Et il va passer là le pire hiver de son existence, des températures avoisinant bien trop souvent les –25°C, tempêtes de neige ; pas de bois, donc pas de feu, avec pour seule nourriture du cheval putréfié et des racines (pas vraiment comestibles) d’angélique. Il y survit. Et il survit une nouvelle décennie dans les Highlands. La légende raconte qu’il fut l’unique hors-la-loi ayant réussi à regagner sa liberté de la sorte. Avec des habitants pareils, on s’étonne un peu moins que l’Islande soit habitée ;)

Nous reprenons la route, et le désert est désormais saupoudré de pierre ponce d’un gris jaunâtre, renforçant l’aspect complètement lunaire du paysage, caractère qui n’avait pas échappé aux Ricains, venus s’entraîner ici entre 1965 et 67 pour les missions Apollo. Exactement ici.

Nous arrivons enfin à Askja alors que nos estomacs commencent à crier famine. On ne voit pour le moment qu’une masse montagneuse, puis un nouveau camping avec un refuge, et une nouvelle coulée de lave que nous franchissons. Here we are ! Bon, en fait, heu, à ce moment-là, à part de la lave et des cailloux, et des 4*4, beaucoup trop de 4*4, on voit pas grand chose. C’est légèrement hallucinant : Askja est probablement l’un des lieux les plus isolés d’Islande, et d’un seul coup, on a absolument plus aucune sensation d’isolement. La fin de l’approche se fait à pied, on dépasse une sorte de petit col, et on tombe sur ça :

Une immense caldeira, 10 kilomètres de diamètre, remplie de lave refroidie. On marche pendant 40 minutes dans celle-ci, et d’un seul coup - excellent effet de surprise naturel – apparaît Öskjuvatn, le lac le plus profond d’Islande (220m), qui occupe la seconde caldeira.

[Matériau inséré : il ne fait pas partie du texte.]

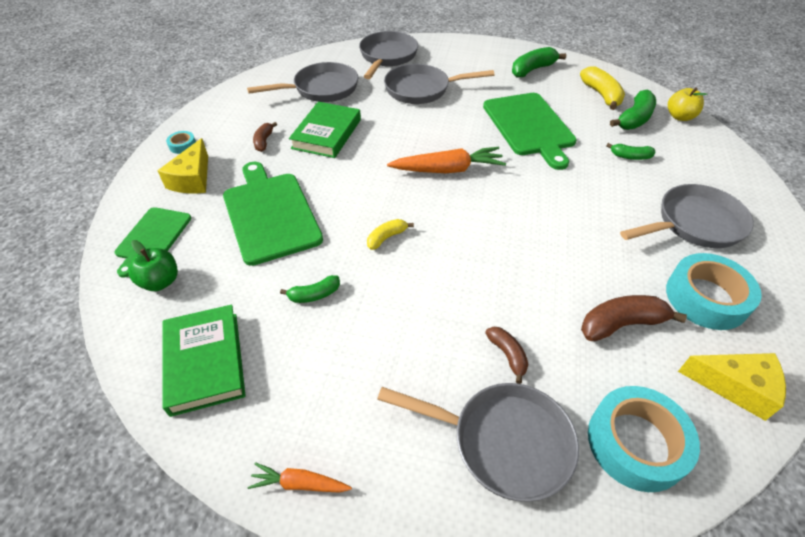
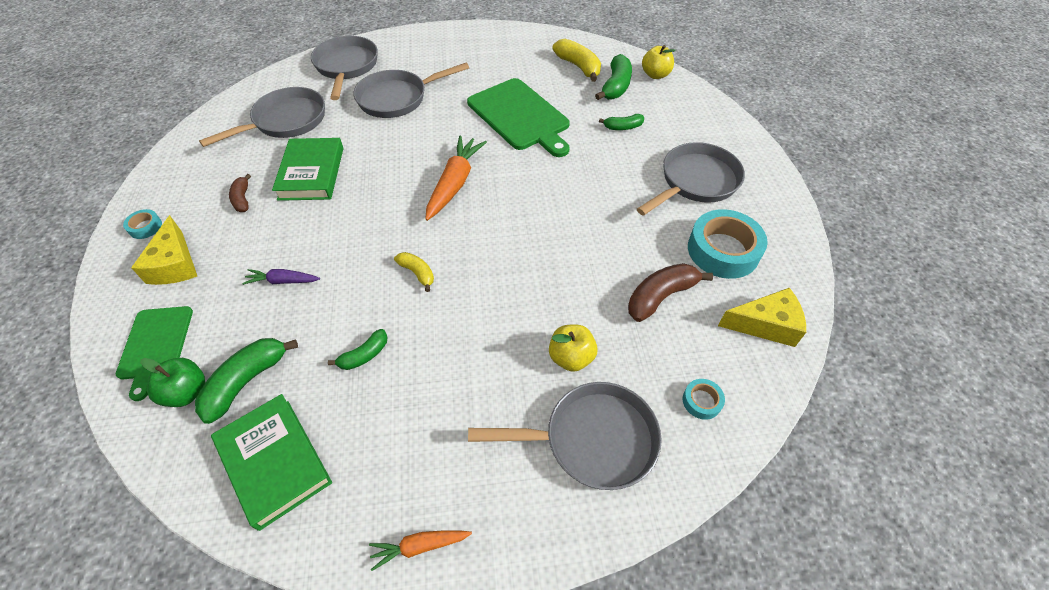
camera: 20 degrees left, 5 degrees up
green cutting board [223,162,323,266] -> purple carrot [242,269,320,285]
yellow banana [367,219,414,250] -> yellow banana turned 105 degrees clockwise [394,252,434,292]
orange carrot [387,147,506,173] -> orange carrot turned 45 degrees counterclockwise [425,136,487,221]
brown banana [485,327,529,384] -> yellow apple [549,325,597,372]
green banana [512,47,566,77] -> green banana moved to [195,338,298,424]
turquoise tape [588,386,700,492] -> turquoise tape [683,379,725,420], size x0.45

Au final, la zone est un sacré mic-mac géologique : en tout 3  caldeiras imbriquées, résultant de l’éruption de 1875. Suite à l’explosion de l’énorme chambre magmatique, la région fut recouverte de pierre ponce, la chambre s’effondra, les gaz toxiques et les cendres émis tuèrent la végétation, et donc le bétail, entraînant une grave famine, tuant ou forçant à l’exil bon nombre d’Islandais. Ca fait froid dans le dos, non ? Je cite le guide touristique « Il est toujours un peu inquiétant de penser qu’un tel cataclysme qui, à l’époque, affecta tout le continent européen, peut encore se reproduire à un moment où un autre ». Un peu ?

La principale attraction du lieu, à part son paysage grandiose et son isolement, c’est Víti, le petit cratère d’explosion adossé à Öskjuvatn, qui lui aussi abrite un petit lac aux eaux d’un joli bleu laiteux, température moyenne : 24-25°C.

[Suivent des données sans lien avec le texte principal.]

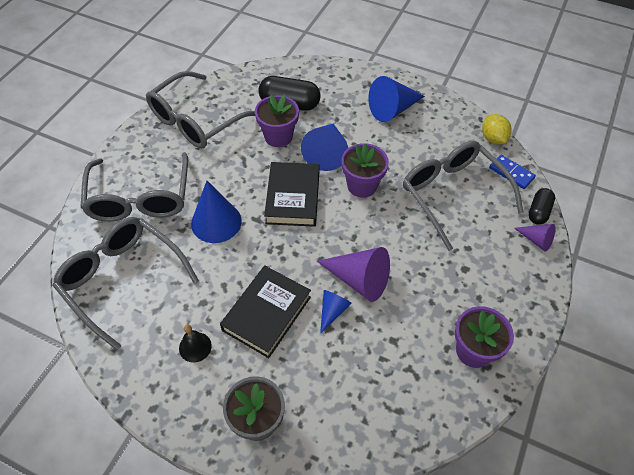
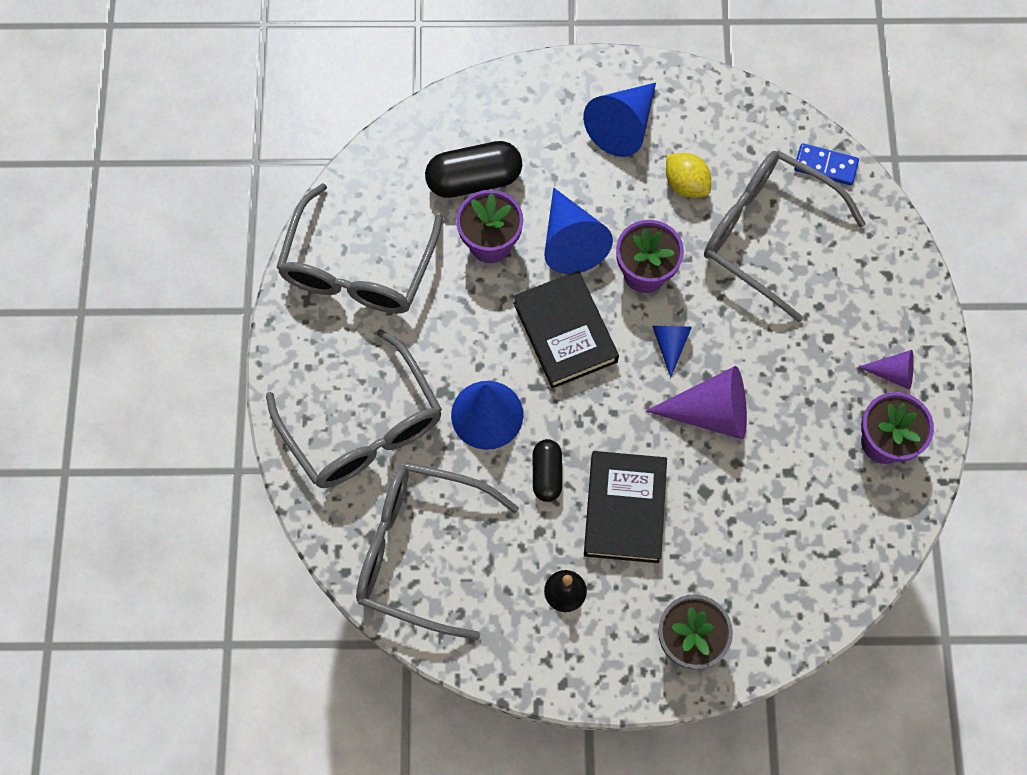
camera: 25 degrees left, 15 degrees up
blue cone [320,290,352,334] -> blue cone moved to [652,326,692,378]
yellow lemon [482,114,512,145] -> yellow lemon moved to [666,153,711,198]
purple cone [514,224,556,252] -> purple cone moved to [858,350,914,390]
black capsule [528,188,555,225] -> black capsule moved to [533,439,562,502]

S’offre à moi un petit dilemme : nous n’avons que 10 minutes devant nous, j’ai mon maillot de bain dans mon sac, et il doit faire entre 6 et 8°C avec un temps très couvert. Je suis une mauviette (pas taper !), je ne me baignerai donc pas. Par contre, y’en a un qui n’a pas pu résister…

Et voilà, c’est déjà l’heure de repartir : nous avons passé en tout et pour tout deux heures à Askja. C’est frustrant de rester si peu de temps dans un endroit aussi grandiose. Et c’est encore plus frustrant de s’enfoncer de 100 km dans une région désertique pour se rendre compte qu’on est bien loin d’être les seuls à avoir été conseillé de visiter cet endroit. Bref, nous fûmes frustrés, mais enchantés par cette journée.